(PERGUNTAS)
**A)** Responda com base no texto sobre a guerra:
(i) De onde quem narra se debruça?
(ii) O que quem narra vai deixar registrado na escrita que está preparando?
(iii) Onde se ergue o comando fantasiado de justiça?
**B)** Escreva a continuação do texto sobre a guerra a partir da última frase.

╭─ TEXTO PARA LEITURA

Me encontro frente a frente com um dos maiores líderes mundiais.
Da janela de meu prédio, erguido entre flores e capim, me debruço em atitude de consternação, pesar e certamente repúdio.
Sinto-me impotente para frear, de uma vez por todas, essa marcha sangrenta das nações em guerra e derramamento de sangue.
Enquanto me preparo para mais uma escrita, na qual deixarei registrada mais uma receita de paz, observo a sede voraz da terra que, de boca aberta, grita pela absorção de corpos inocentes e totalmente inculpes, nos colos dos abandonados, implorando por peitos secos que já não têm nem mães nem o alimento nutricional da vida.
Na Casa Branca do poder, ergue-se envolto em bandeiras fétidas e descaracterizadas um comando fantasiado de justiça, quando a ordem é para matar, numa escalada sem pausas ou tréguas.

╰─
╭─ TRECHOS DA LISTAGEM

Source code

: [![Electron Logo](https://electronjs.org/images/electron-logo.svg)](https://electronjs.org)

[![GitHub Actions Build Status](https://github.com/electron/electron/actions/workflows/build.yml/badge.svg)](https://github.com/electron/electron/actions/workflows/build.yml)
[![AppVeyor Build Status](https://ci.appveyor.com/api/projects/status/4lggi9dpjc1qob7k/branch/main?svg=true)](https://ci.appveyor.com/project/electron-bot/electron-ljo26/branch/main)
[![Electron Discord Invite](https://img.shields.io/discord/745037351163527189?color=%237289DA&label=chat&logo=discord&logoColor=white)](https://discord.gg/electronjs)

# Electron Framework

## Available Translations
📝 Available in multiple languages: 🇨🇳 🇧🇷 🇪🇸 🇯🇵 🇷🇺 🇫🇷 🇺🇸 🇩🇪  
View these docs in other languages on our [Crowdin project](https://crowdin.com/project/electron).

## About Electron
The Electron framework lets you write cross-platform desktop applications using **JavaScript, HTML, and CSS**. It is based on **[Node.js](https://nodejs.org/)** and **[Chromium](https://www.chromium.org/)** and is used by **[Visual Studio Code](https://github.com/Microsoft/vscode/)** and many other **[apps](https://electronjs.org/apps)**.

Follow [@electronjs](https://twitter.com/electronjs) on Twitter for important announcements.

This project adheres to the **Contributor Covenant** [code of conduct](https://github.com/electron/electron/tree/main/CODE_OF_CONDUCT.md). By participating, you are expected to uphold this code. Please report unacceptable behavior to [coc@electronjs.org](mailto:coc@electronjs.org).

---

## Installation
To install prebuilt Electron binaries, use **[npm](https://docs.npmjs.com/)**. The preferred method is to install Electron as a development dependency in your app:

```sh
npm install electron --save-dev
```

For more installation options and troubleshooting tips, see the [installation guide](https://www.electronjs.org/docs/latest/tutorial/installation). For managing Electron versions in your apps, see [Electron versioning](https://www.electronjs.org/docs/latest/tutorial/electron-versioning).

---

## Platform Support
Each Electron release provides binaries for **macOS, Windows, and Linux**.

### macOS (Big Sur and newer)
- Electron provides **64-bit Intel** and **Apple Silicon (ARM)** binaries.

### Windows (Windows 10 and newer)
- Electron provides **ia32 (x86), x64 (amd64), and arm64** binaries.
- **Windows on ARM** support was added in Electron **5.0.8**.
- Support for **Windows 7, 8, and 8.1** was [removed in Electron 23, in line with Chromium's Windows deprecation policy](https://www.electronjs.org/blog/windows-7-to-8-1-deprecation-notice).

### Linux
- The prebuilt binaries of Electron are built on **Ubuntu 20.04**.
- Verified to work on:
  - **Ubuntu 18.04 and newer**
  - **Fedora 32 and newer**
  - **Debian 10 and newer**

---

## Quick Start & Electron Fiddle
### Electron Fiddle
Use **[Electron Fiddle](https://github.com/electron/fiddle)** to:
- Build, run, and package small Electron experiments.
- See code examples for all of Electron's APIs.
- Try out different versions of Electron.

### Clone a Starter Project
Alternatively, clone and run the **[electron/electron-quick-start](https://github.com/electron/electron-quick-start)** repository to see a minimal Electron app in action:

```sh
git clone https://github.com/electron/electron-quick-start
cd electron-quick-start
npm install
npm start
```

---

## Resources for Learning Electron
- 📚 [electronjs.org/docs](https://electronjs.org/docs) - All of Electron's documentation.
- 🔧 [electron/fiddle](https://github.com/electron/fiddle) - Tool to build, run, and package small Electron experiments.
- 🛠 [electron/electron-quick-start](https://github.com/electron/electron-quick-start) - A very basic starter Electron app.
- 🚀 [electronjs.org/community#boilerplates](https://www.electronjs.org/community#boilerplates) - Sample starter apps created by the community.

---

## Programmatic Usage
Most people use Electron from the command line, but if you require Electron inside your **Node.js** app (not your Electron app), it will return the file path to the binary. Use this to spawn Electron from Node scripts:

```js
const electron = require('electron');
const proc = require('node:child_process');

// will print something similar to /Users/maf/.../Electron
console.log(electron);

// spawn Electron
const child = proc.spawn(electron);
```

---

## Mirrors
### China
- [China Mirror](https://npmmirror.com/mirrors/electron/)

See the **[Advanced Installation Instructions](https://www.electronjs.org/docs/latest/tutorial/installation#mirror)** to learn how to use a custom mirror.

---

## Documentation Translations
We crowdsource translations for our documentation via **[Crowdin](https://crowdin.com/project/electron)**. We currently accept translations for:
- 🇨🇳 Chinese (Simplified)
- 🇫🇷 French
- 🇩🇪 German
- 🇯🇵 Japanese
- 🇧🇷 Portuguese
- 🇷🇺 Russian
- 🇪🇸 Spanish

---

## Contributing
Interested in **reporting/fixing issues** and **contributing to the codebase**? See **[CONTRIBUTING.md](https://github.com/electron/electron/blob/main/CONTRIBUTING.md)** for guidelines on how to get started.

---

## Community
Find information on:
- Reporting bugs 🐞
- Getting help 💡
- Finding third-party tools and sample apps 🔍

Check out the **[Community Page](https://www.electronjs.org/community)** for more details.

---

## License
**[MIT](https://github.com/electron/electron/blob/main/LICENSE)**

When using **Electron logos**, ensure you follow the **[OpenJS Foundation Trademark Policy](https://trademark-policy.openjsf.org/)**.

╰─

(RESPOSTAS EM ORDEM)
**A)**
(i) Da janela do seu prédio, erguido entre flores e capim.
(ii) Mais uma receita de paz.
(iii) Na Casa Branca do poder.

**B)**
Ainda temos a sagrada oportunidade de sentir o amanhecer e ver sobre nossas mesas um cafezinho regado com o barulhinho da chuva e o sorriso inocente de nosso filho aconchegado no seio protetor de um lar.
Ao acionar o controle da TV, o retrato desolador do anjo da morte desferindo do alto sua flecha de veneno e terror por esquinas e ruas russas.
Me pergunto de onde surgiu esse monstro, um simples homem que, aos poucos, descerá ao chão carbonizado de pólvora e coberto pelos restos dos corpos espalhados pela inconsequência do desmando.
A história prossegue, não podemos deter a ordem inversa das coisas, mas podemos iniciar uma jornada de princípios e causas menos dolorosas.